Wednesday, April 2
4:00 PM - 5:00 PM
Muenzinger E214
Thomas J. Gould, Ph.D.
Associate Professor of Psychology and the Center for Substance Abuse
Research
Temple University
Nicotine and Learning: From Behavior to Neural and Genetic Substrates
Tobacco use is a serious health problem in the United States, which
attests to the strong addictive nature of nicotine. Whereas nicotine is
reinforcing, it is not as reinforcing as other substances of abuse. This
suggests that additional factors may contribute to nicotine addiction.
Nicotinic acetylcholinergic receptors have been linked to cognitive
processes; thus the ability of nicotine to alter learning and synaptic
plasticity may facilitate nicotine addiction. Research in the Gould
laboratory links the effects of nicotine on hippocampus-dependent learning
to underlying changes in neural and genetic substrates and examines how
these effects change as nicotine administration transitions from acute
treatment to chronic treatment to withdrawal from chronic treatment.

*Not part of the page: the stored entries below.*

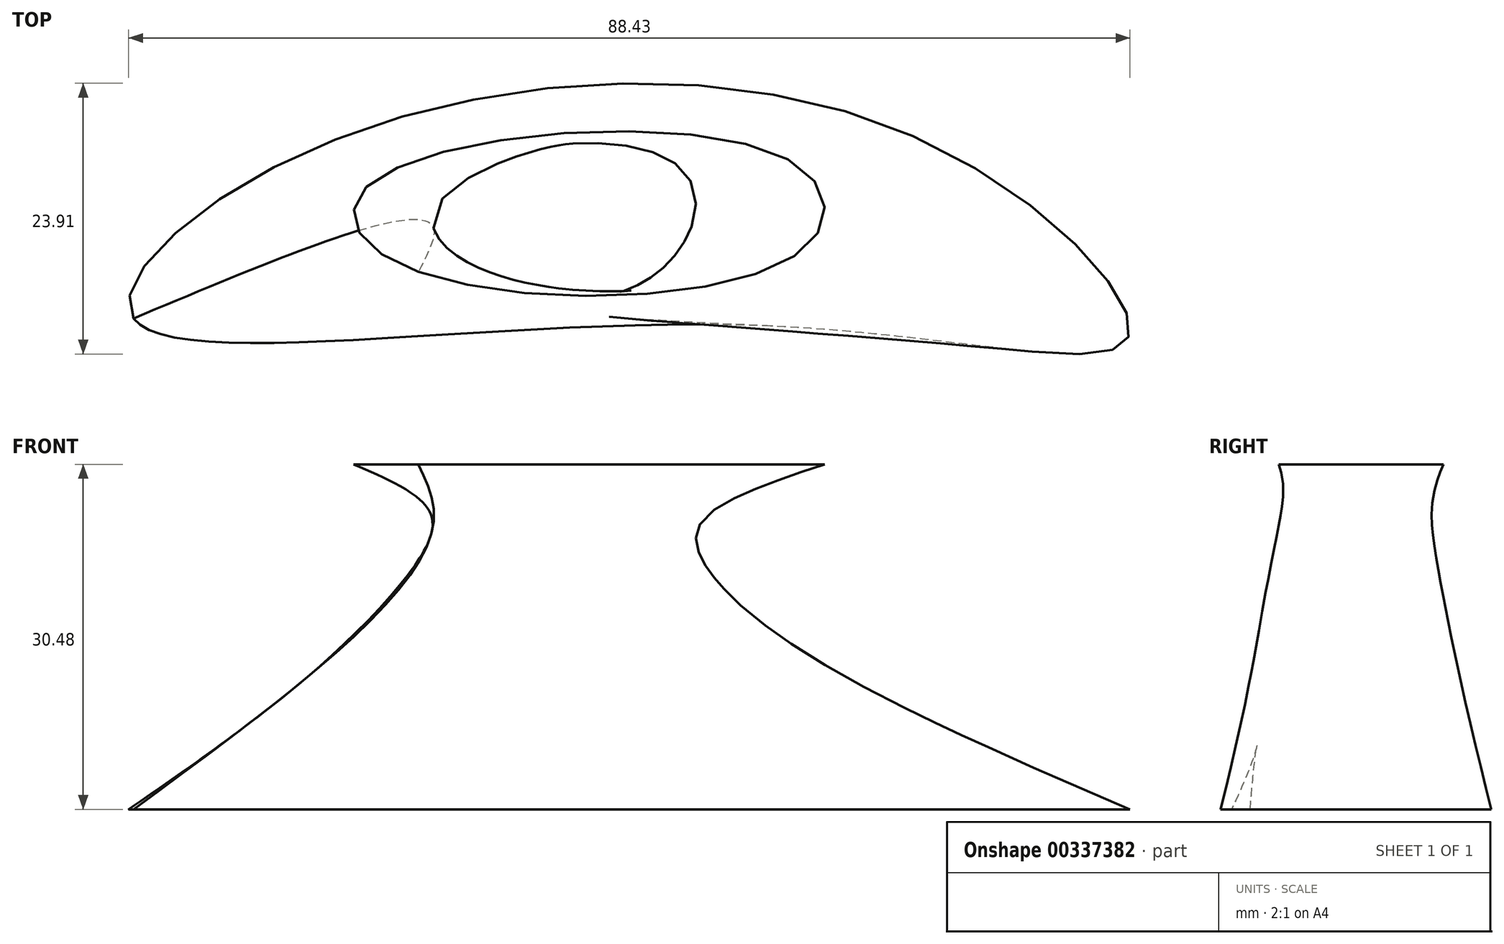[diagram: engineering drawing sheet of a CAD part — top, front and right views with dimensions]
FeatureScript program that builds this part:
annotation { "Feature Type Name" : "Feature", "Feature Type Description" : "" }
export const myFeature = defineFeature(function(context is Context, id is Id, definition is map)
    precondition{}
    {
        {
            var Q0;
            Q0=qCreatedBy(makeId("Top.planeOp"),FACE);
            var sketch = newSketch(context, id + "F0", { "sketchPlane" : qUnion([Q0])});
            skFitSpline(sketch, "E0", {"points": [v(-41.45, 19.63) * mm, v(-28.3, 33.38) * mm, v(26.9, 35.97) * mm, v(46.43, 18.03) * mm, v(13.15, 19.03) * mm, v(-41.45, 19.63) * mm]});
            skSolve(sketch);
        }
        {
            var Q0;
            Q0=qCreatedBy(makeId("Top.planeOp"),FACE);
            cPlane(context, id + "F1", {"entities" : qUnion([Q0]), "cplaneType" : CPlaneType.OFFSET, "offset" : 25.4 * mm, "width" : 152.4 * mm, "height" : 152.4 * mm});
        }
        {
            var Q0;
            Q0=qCreatedBy(id+"F1.planeOp",FACE);
            var sketch = newSketch(context, id + "F2", { "sketchPlane" : qUnion([Q0])});
            skFitSpline(sketch, "E1", {"points": [v(-14.95, 27.6) * mm, v(-4.98, 34.77) * mm, v(8.37, 31.19) * mm, v(2.6, 22.22) * mm, v(-14.95, 27.6) * mm]});
            skSolve(sketch);
        }
        {
            var Q0;
            Q0=qCreatedBy(id+"F1.planeOp",FACE);
            cPlane(context, id + "F3", {"entities" : qUnion([Q0]), "cplaneType" : CPlaneType.OFFSET, "offset" : 5.08 * mm, "width" : 152.4 * mm, "height" : 152.4 * mm});
        }
        {
            var Q0;
            Q0=qCreatedBy(id+"F3.planeOp",FACE);
            var sketch = newSketch(context, id + "F4", { "sketchPlane" : qUnion([Q0])});
            skFitSpline(sketch, "E2", {"points": [v(-20.72, 31.39) * mm, v(16.54, 33.58) * mm, v(17.54, 25.6) * mm, v(-18.33, 24.61) * mm, v(-20.72, 31.39) * mm]});
            skSolve(sketch);
        }
        {
            var Q0;
            Q0 = qSketchRegion(id + "F0", true);
            var Q1;
            Q1 = qSketchRegion(id + "F2", true);
            var Q2;
            Q2 = qSketchRegion(id + "F4", true);
            loft(context, id + "F5", {"sheetProfilesArray" : [{ "sheetProfileEntities" : qUnion([Q0]) }, { "sheetProfileEntities" : qUnion([Q1]) }, { "sheetProfileEntities" : qUnion([Q2]) }]});
        }
    });
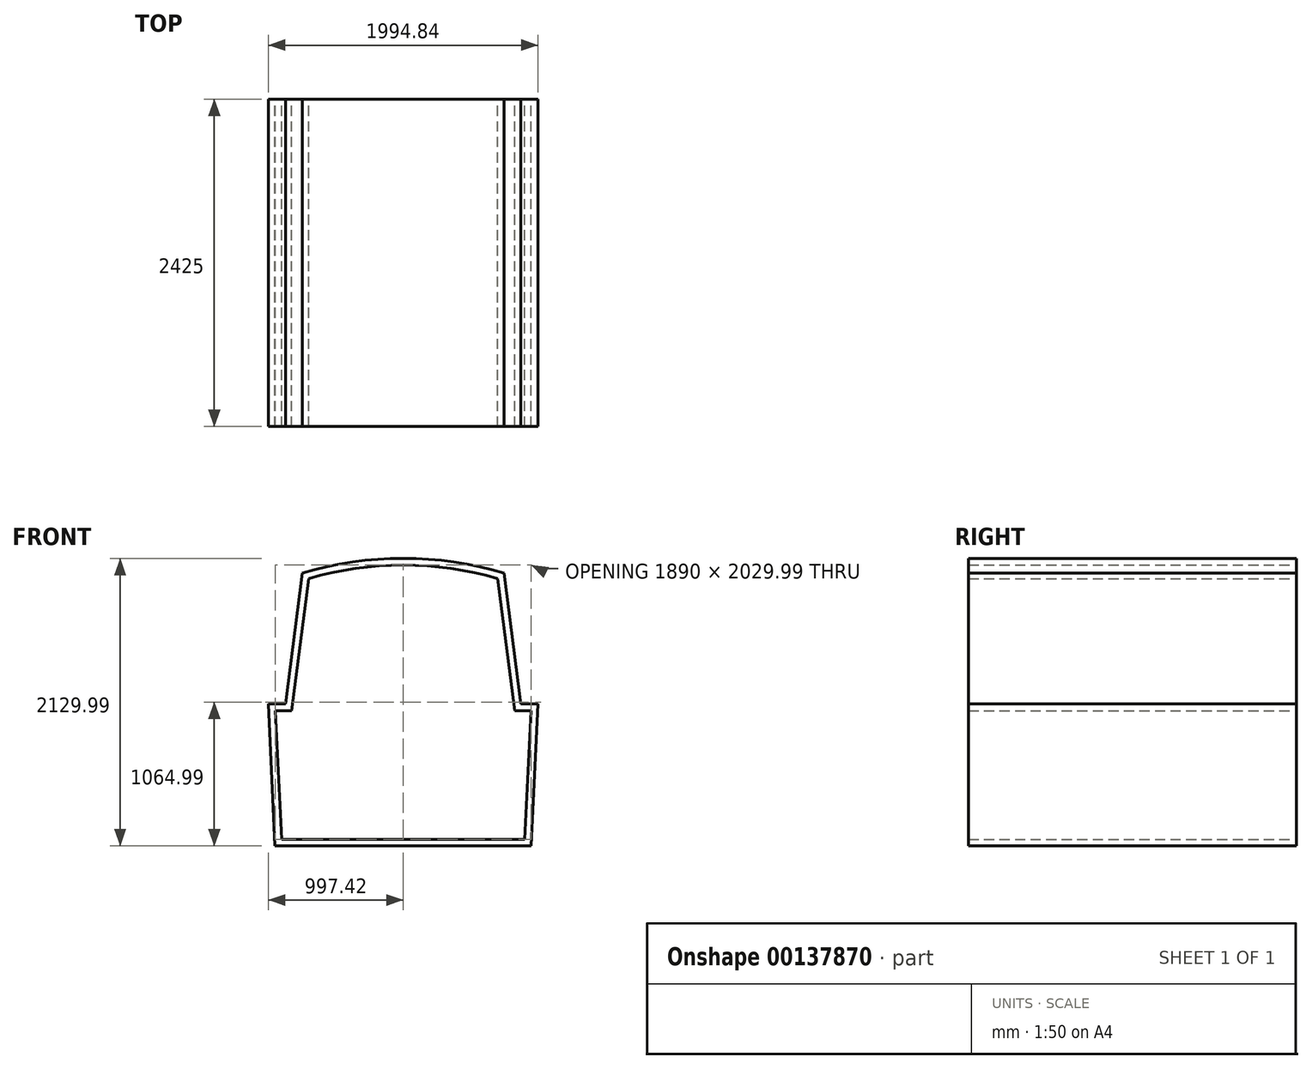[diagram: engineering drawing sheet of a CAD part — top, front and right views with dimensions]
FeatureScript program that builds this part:
annotation { "Feature Type Name" : "Feature", "Feature Type Description" : "" }
export const myFeature = defineFeature(function(context is Context, id is Id, definition is map)
    precondition{}
    {
        {
            var Q0;
            Q0=qCreatedBy(makeId("Front.planeOp"),FACE);
            var sketch = newSketch(context, id + "F0", { "sketchPlane" : qUnion([Q0])});
            skLineSegment(sketch, "E0", {"start": v(0, 0) * mm, "end": v(-900, 0) * mm});
            skLineSegment(sketch, "E1", {"start": v(-900, 0) * mm, "end": v(-945, 950.94) * mm});
            skLineSegment(sketch, "E2", {"start": v(-945, 950.94) * mm, "end": v(-825, 950.94) * mm});
            skLineSegment(sketch, "E3", {"start": v(-825, 950.94) * mm, "end": v(-700, 1929.99) * mm});
            skArc(sketch, "E4", {"start": v(0, 2029.99) * mm, "mid": v(-353.55, 2004.86) * mm, "end": v(-700, 1929.99) * mm});
            skLineSegment(sketch, "E5", {"start": v(0, 2029.99) * mm, "end": v(12.08, 2029.99) * mm, "construction": true});
            skLineSegment(sketch, "E6", {"start": v(-700, 1929.99) * mm, "end": v(382.66, 1929.99) * mm, "construction": true});
            skLineSegment(sketch, "E7", {"start": v(0, -50) * mm, "end": v(-947.69, -50) * mm});
            skLineSegment(sketch, "E8", {"start": v(-947.69, -50) * mm, "end": v(-997.42, 1000.94) * mm});
            skLineSegment(sketch, "E9", {"start": v(-997.42, 1000.94) * mm, "end": v(-869.02, 1000.94) * mm});
            skLineSegment(sketch, "E10", {"start": v(-869.02, 1000.94) * mm, "end": v(-745.4, 1969.22) * mm});
            skArc(sketch, "E11", {"start": v(0, 2079.99) * mm, "mid": v(-376.8, 2052.15) * mm, "end": v(-745.4, 1969.22) * mm});
            skLineSegment(sketch, "E12", {"start": v(0, 2079.99) * mm, "end": v(239.8, 2079.99) * mm, "construction": true});
            skLineSegment(sketch, "E13.MirrorCS", {"start": v(0, 2029.99) * mm, "end": v(-12.08, 2029.99) * mm, "construction": true});
            skLineSegment(sketch, "E14.MirrorCS", {"start": v(945, 950.94) * mm, "end": v(825, 950.94) * mm});
            skLineSegment(sketch, "E15.MirrorCS", {"start": v(997.42, 1000.94) * mm, "end": v(869.02, 1000.94) * mm});
            skLineSegment(sketch, "E16.MirrorCS", {"start": v(700, 1929.99) * mm, "end": v(-382.66, 1929.99) * mm, "construction": true});
            skLineSegment(sketch, "E17.MirrorCS", {"start": v(0, 2079.99) * mm, "end": v(-239.8, 2079.99) * mm, "construction": true});
            skLineSegment(sketch, "E18.MirrorCS", {"start": v(0, -50) * mm, "end": v(947.69, -50) * mm});
            skLineSegment(sketch, "E19.MirrorCS", {"start": v(900, 0) * mm, "end": v(945, 950.94) * mm});
            skArc(sketch, "E20.MirrorCS", {"start": v(0, 2079.99) * mm, "mid": v(376.8, 2052.15) * mm, "end": v(745.4, 1969.22) * mm});
            skLineSegment(sketch, "E21.MirrorCS", {"start": v(869.02, 1000.94) * mm, "end": v(745.4, 1969.22) * mm});
            skLineSegment(sketch, "E22.MirrorCS", {"start": v(825, 950.94) * mm, "end": v(700, 1929.99) * mm});
            skArc(sketch, "E23.MirrorCS", {"start": v(0, 2029.99) * mm, "mid": v(353.55, 2004.86) * mm, "end": v(700, 1929.99) * mm});
            skLineSegment(sketch, "E24.MirrorCS", {"start": v(0, 0) * mm, "end": v(900, 0) * mm});
            skLineSegment(sketch, "E25.MirrorCS", {"start": v(947.69, -50) * mm, "end": v(997.42, 1000.94) * mm});
            skSolve(sketch);
        }
        {
            var Q0;
            Q0=makeQuery(id+"F0.imprint","IMPRINT",FACE,{"disambiguationData":[TD([[makeQuery(id+"F0.imprint","IMPRINT",EDGE,{"derivedFrom":sQuery(id+"F0.wireOp",EDGE,"E0")}),1.0]])]});
            extrude(context, id + "F1", {"entities" : qUnion([Q0]), "depth" : 2425 * mm});
        }
    });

Because both learning and addiction result in long-lasting behavioral
changes, understanding the cellular and genetic factors that contribute to
these changes in plasticity and behavior will advance understanding of
both addiction and learning.
Pharmacology and Genetics of Sleep Disorders: Insights from animal
models
The neurobiological underpinnings of sleep and its disorders remain
ill-defined. I and my colleagues have utilized pharmacological and
behavioral manipulations of wild type and genetically engineered
animals and have exploited phenotypic variability among
laboratory mouse strains to gain insights in this area. In my
presentation, I will describe the knowledge we have gained regarding
mechanisms of sleep/wake therapeutics, the interactions of the
molecular ircadian clock with sleep regulatory mechanisms, and a
unique animal model we have developed for studies on circadian
regulation of sleep.
Wednesday, April 16
4:00 PM - 5:00 PM
Muenzinger E214
Dr. Don Cooper
Assistant Professor
University of Texas Southwestern Medical Center
Psychostimulant-induced plasticity in the brain reward circuitry: From
measurement to manipulation
Drug addiction is primarily a disease that targets the brain*s
motivation/reward and decision-making centers. Addicts demonstrate a loss
of control over drug intake and often seek drugs even in the face of
profound negative consequences. Such impairments in decision-making are
hallmark features of pathological frontal cortical function. The goal of
the Cooper laboratory is to use state-of-the-art functional analysis and
novel molecular genetic tools to identify the mechanisms of
psychostimulant-induced plasticity in the brain reward pathways and then
use these tools to restore normal cellular function. Recently, the Cooper
laboratory has explored a reverse translational (human to rodent) approach
to uncover a novel mechanism for diminished prefrontal cortical function
(hypofrontality) during abstinence from cocaine. A combination of brain
imaging in cocaine addicts, rodent DNA microarray analysis, transgenic GFP
mice and multielectrode electrophysiological recordings reveal
cocaine-induced molecular and physiological changes in prefrontal cortical
superficial layer function. Such prefrontal cortical layer specific
neuroadaptations may be shared across addictive substances and, therefore,
may be a useful therapeutic target. Using rodent cocaine
self-administration as a model to induce plasticity, the Cooper laboratory
is now focused on restoring cocaine-induced prefrontal cortical synaptic
function using viral vectors and novel AMPAkine compounds that target
superficial prefrontal cortical layers to boost excitatory transmission.